Drafted for the Gospel

Third Sunday in Ordinary Time
There are things for which we want to be chosen.  As adults it’s often the job that we applied for, or maybe it’s the significant other that we’ve been dating, whom we hope will ask us to marry.  As children we may want to be chosen to be on the team with our friends on the playground, or for the school play.  I think we all know that the reality is that we often don’t get chosen for the things we want.  Maybe we don’t get the job; maybe we get dumped; maybe we don’t get the role we want or are not on the team we want.
A young man I know from when I was a priest in East Lansing, Cooper Rush, was chosen again and again for football teams, despite ever-increasing odds not to be chosen.  He was the quarterback for Lansing Catholic, holds records for an MHSAA playoff game, led Lansing Catholic one year to the State Championship (where, ironically, Lansing Catholic lost to Flint Powers).  He then was chosen to play quarterback at Central Michigan University, and was very successful at Central, going to bowl games and even holding a FBS Bowl Game record for most touchdowns passes in a Bowl Game.  Currently, he is a back-up quarterback for the Dallas Cowboys.  And besides being a good athlete, he is also an upstanding man.
The odds of him making it to the NFL weren’t that good.  One stat from 2015 says that there were 1.087 million high school football players.  Of those, 310,000 high school football players were seniors.  Of those, only 70,000 were chosen to be on an NCAA football team.  Of those, on 20,000 played on an NCAA team.  Of those 20,000, about 15,500 were college seniors.  Of those 15,500 seniors, 6,500 were scouted by the NFL, and only 350 were invited to a combine to show their football skills.  Of those, 256 players were drafted by the NFL.  The odds of being chosen for high school, college, and professional football are about 1.6 out of 100.
The odds of being chosen to preach the Gospel, however, are much better.  Every baptized person has been chosen, drafted, we might say, to preach the Gospel both by deeds and words.  And while we might not think of ourselves as a draft pick, we heard in our first reading and Gospel about some unlikely characters who are chosen.

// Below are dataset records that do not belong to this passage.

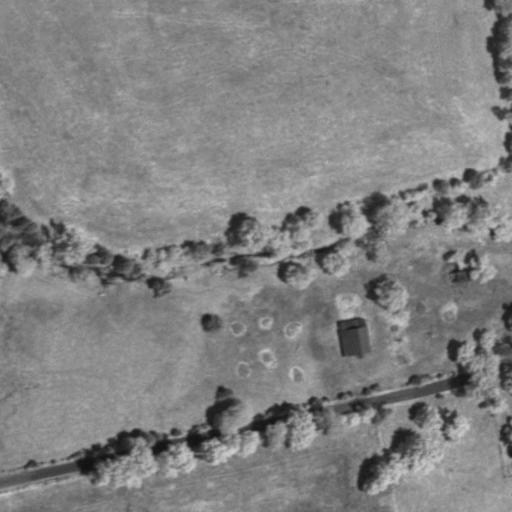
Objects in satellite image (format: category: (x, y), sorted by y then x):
building: (459, 271)
building: (352, 338)
road: (257, 426)
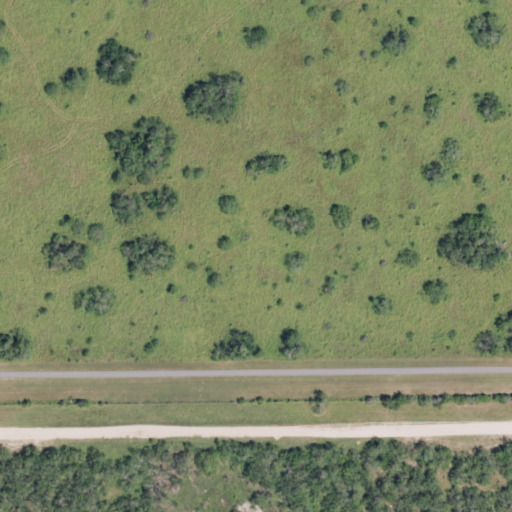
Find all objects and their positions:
road: (256, 378)
road: (256, 430)
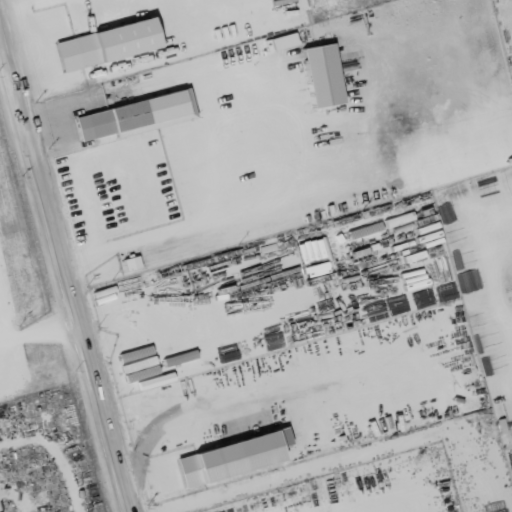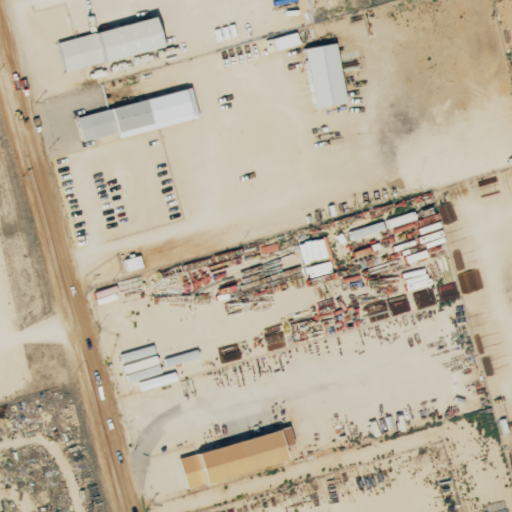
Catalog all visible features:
building: (285, 40)
building: (109, 42)
building: (324, 74)
building: (138, 114)
road: (219, 218)
road: (65, 271)
road: (39, 331)
building: (231, 457)
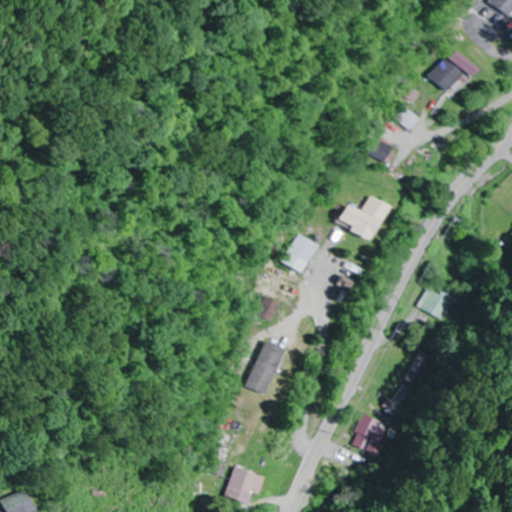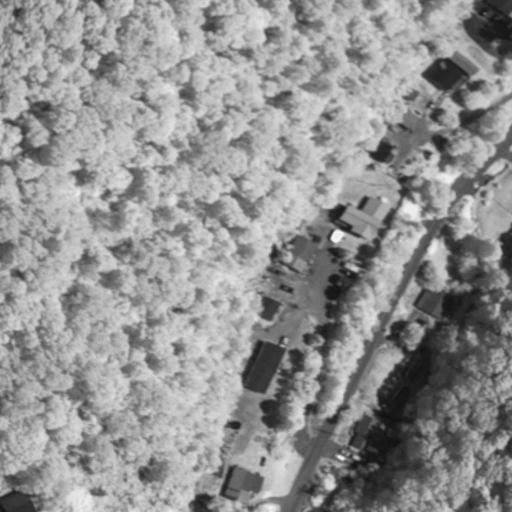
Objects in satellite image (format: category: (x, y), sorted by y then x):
building: (508, 3)
building: (464, 72)
building: (416, 118)
building: (390, 149)
building: (424, 165)
building: (377, 218)
building: (315, 254)
building: (433, 304)
building: (282, 309)
road: (388, 315)
building: (277, 368)
building: (395, 401)
road: (272, 412)
building: (365, 433)
road: (260, 460)
building: (251, 486)
building: (23, 503)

In the first reading, we hear about Jonah being asked by God to preach to the citizens of Nineveh.  God asks Jonah to tell them to repent, to turn away from their sinful, pagan ways.  Jonah didn’t want to go; he hated Nineveh, the capital of the Assyrian Empire which had exiled the members of the northern kingdom of Israel.  Jonah even tried to run away, but God did not abandon Jonah or let him off the hook.  And even when Jonah preached repentance, he hoped that the Assyrians would not listen, so that God could destroy the pagan empire.  Probably not a first round evangelist.

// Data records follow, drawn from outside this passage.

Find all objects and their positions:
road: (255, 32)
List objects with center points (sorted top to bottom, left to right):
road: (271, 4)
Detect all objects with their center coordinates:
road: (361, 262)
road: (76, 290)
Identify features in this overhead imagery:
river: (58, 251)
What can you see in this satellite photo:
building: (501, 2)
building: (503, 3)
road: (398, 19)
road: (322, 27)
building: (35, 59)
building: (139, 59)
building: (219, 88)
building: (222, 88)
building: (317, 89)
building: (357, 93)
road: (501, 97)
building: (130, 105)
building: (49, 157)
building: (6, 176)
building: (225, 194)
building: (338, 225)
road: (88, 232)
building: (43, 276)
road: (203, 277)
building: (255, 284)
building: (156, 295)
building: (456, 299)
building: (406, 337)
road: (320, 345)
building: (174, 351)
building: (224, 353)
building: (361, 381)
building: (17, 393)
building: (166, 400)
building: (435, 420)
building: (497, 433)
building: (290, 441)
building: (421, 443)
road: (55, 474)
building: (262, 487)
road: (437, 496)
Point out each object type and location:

And in the Gospel we hear about Jesus calling the first apostles: Simon, Andrew, James, and John.  They were not rabbis.  There were not the educated elite of Judaism.  They were fishermen.  But Jesus saw something in them that He knew would be important for having as disciple.  It wasn’t always obvious to others, though.  Peter always seemed to speak before thinking, denied Jesus during His Passion, and even almost ran away from his martyrdom in Rome.  James and John were the ones who asked for a privileged spot in the kingdom of God, in front of the line of the other apostles, and asked Jesus to call down fire upon the Samaritan towns when they wouldn’t receive Jesus on His journey to Jerusalem.  And even the other apostles were not seemingly the best catch: Matthew was a tax collector; Thomas doubted; Simon wanted to violently overthrow the Roman government; and they were all uneducated, simple people.  And yet Jesus called each of them to preach the Gospel.

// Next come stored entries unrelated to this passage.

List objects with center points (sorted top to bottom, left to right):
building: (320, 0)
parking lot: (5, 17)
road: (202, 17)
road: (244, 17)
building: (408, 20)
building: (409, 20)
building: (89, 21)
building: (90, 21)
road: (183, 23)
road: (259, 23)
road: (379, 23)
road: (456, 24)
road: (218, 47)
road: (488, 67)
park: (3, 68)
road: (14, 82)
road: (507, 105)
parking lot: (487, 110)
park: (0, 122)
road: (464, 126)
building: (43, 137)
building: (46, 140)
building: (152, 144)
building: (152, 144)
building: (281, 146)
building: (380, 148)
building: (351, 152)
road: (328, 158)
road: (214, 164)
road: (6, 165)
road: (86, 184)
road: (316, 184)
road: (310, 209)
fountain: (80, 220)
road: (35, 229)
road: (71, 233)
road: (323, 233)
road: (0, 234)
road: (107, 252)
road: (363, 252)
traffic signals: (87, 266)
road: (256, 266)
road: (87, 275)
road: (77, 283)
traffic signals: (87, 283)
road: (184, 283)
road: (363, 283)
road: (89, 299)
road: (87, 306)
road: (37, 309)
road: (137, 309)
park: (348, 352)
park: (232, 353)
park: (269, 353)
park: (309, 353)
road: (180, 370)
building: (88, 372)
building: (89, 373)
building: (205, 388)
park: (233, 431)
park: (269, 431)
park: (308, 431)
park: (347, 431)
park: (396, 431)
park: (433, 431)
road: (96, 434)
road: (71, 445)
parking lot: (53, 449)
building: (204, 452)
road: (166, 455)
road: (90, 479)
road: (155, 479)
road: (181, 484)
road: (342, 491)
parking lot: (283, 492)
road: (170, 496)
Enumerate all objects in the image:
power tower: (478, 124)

You may not think it, but Jesus has also called you to preach the Gospel.  When you were baptized you were committed or you committed yourself to being a disciple of Jesus, to conforming your life to His, to sharing with others the good news of what Jesus has done for us (freeing us from sin and death).  You may not think you have what it takes, but Jesus does.  And even if you feel like you need to know more, that’s why we have Bible studies, and faith sharing groups, and formational events both here, in the greater-Flint area, and across the Diocese, events like the Men’s and Women’s Conferences.  If you don’t feel like you have what it takes, then work towards that goal of having what it takes.  Make your faith life more than simply coming to Mass on Sundays and holydays.  Get involved in deepening your faith and maybe volunteering in our parish ministries.  You might just be the one to bring another person to Jesus.